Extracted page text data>
____

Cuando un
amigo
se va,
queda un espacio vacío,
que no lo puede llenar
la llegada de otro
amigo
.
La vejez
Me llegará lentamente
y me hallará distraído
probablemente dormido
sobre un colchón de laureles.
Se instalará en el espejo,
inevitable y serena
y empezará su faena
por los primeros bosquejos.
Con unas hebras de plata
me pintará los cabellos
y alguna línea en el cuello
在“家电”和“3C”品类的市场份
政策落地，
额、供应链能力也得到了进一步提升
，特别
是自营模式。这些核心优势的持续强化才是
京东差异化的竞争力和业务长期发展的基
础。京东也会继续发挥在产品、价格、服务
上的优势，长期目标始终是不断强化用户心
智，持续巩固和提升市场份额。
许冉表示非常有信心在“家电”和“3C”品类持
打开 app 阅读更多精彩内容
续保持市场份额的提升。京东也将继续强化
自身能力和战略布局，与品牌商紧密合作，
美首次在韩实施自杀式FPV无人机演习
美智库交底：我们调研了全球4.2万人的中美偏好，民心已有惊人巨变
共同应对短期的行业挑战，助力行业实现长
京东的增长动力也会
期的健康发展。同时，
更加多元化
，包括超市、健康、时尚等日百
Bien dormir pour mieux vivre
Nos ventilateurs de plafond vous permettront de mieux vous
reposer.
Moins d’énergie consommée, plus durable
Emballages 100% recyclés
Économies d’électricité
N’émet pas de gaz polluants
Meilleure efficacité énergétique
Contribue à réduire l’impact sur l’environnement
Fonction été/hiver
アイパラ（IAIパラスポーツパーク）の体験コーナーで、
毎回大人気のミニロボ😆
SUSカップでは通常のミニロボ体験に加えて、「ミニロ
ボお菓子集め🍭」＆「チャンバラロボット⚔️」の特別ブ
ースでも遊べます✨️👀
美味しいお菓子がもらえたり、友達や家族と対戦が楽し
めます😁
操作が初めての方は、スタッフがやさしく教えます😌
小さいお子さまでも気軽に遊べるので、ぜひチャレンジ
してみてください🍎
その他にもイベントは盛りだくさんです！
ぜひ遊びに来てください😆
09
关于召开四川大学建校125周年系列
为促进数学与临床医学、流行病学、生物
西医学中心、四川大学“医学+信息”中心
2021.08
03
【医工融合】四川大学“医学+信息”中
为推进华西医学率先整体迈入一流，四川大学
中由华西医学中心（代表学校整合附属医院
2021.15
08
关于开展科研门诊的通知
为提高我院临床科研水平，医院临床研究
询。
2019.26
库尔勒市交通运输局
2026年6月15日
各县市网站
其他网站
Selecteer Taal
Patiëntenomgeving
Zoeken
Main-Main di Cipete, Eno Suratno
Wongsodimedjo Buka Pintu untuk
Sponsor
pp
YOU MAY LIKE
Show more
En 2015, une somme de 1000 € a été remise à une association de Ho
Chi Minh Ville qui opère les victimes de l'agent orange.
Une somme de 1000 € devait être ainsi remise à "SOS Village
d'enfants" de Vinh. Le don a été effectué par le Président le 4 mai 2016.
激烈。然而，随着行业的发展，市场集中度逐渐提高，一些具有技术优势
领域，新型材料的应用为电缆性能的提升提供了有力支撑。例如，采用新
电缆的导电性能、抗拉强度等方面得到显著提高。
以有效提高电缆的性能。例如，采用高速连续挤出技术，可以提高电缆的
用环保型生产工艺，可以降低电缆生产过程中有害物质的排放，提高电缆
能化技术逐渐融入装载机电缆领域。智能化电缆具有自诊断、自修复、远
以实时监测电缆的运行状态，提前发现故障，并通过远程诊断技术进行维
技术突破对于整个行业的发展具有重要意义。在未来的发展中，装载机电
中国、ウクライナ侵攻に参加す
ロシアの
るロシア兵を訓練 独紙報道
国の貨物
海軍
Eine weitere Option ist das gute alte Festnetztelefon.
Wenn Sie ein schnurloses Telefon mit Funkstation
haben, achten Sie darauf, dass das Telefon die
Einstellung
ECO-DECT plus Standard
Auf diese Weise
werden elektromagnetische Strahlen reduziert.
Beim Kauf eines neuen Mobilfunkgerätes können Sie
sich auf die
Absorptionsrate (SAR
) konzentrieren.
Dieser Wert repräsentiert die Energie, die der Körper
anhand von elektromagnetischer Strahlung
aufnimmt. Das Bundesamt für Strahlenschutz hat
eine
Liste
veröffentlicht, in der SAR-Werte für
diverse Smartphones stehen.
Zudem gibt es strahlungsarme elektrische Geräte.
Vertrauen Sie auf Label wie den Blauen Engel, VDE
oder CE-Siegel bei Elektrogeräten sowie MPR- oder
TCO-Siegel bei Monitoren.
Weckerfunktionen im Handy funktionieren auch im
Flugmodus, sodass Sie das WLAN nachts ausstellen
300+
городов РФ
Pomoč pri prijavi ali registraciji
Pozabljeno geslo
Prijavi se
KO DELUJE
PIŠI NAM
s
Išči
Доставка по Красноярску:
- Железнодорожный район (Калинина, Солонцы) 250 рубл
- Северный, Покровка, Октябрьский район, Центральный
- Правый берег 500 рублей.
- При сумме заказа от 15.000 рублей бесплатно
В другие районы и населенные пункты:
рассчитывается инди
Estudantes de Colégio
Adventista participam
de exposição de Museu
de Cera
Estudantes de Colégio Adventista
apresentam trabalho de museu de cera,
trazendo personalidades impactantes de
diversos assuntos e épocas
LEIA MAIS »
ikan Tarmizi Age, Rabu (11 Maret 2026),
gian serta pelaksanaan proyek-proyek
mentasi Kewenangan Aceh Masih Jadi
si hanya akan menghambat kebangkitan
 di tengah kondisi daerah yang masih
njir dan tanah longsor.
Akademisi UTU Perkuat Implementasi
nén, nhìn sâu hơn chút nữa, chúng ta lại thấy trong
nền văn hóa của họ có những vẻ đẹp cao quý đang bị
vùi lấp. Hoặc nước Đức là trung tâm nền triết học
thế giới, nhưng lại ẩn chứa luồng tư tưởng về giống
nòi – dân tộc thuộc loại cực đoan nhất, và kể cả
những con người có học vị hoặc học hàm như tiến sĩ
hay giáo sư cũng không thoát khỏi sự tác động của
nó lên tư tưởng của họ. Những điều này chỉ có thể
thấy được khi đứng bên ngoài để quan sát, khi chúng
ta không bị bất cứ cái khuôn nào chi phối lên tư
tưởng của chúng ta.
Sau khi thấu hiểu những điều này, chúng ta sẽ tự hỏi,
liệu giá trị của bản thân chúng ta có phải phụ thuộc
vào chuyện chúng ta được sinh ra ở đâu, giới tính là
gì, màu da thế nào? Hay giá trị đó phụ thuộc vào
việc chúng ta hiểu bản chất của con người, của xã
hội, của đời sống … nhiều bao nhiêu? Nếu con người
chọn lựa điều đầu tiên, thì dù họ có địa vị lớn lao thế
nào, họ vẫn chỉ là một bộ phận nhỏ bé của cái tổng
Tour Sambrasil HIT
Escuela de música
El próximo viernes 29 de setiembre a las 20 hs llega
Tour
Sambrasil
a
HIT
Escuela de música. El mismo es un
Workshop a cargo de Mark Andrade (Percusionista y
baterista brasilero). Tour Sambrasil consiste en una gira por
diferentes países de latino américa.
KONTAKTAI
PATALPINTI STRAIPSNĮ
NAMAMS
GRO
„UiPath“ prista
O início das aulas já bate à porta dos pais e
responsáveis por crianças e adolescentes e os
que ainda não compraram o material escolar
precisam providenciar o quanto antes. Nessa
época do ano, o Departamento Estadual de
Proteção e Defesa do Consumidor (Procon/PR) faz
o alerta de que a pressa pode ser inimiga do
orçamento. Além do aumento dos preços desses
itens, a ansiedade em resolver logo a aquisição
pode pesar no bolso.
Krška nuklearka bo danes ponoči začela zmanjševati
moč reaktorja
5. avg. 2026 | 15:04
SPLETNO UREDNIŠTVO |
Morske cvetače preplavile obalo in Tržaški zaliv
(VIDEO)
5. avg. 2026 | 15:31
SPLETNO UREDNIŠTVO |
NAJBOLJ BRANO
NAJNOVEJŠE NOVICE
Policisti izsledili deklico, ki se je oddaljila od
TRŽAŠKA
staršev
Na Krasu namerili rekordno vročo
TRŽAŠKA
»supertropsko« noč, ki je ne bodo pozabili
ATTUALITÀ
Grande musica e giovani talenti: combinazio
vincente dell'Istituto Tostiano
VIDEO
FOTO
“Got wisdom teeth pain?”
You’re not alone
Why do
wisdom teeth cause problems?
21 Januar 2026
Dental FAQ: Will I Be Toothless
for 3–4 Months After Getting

____

Exercise description>
Would you please copy exactly the part of the entries above that begins at the line containing "El próximo viernes" and ends at the line containing "baterista brasilero). Tour", both lines included?

Solution to the problem>
El próximo viernes 29 de setiembre a las 20 hs llega
Tour
Sambrasil
a
HIT
Escuela de música. El mismo es un
Workshop a cargo de Mark Andrade (Percusionista y
baterista brasilero). Tour Sambrasil consiste en una gira por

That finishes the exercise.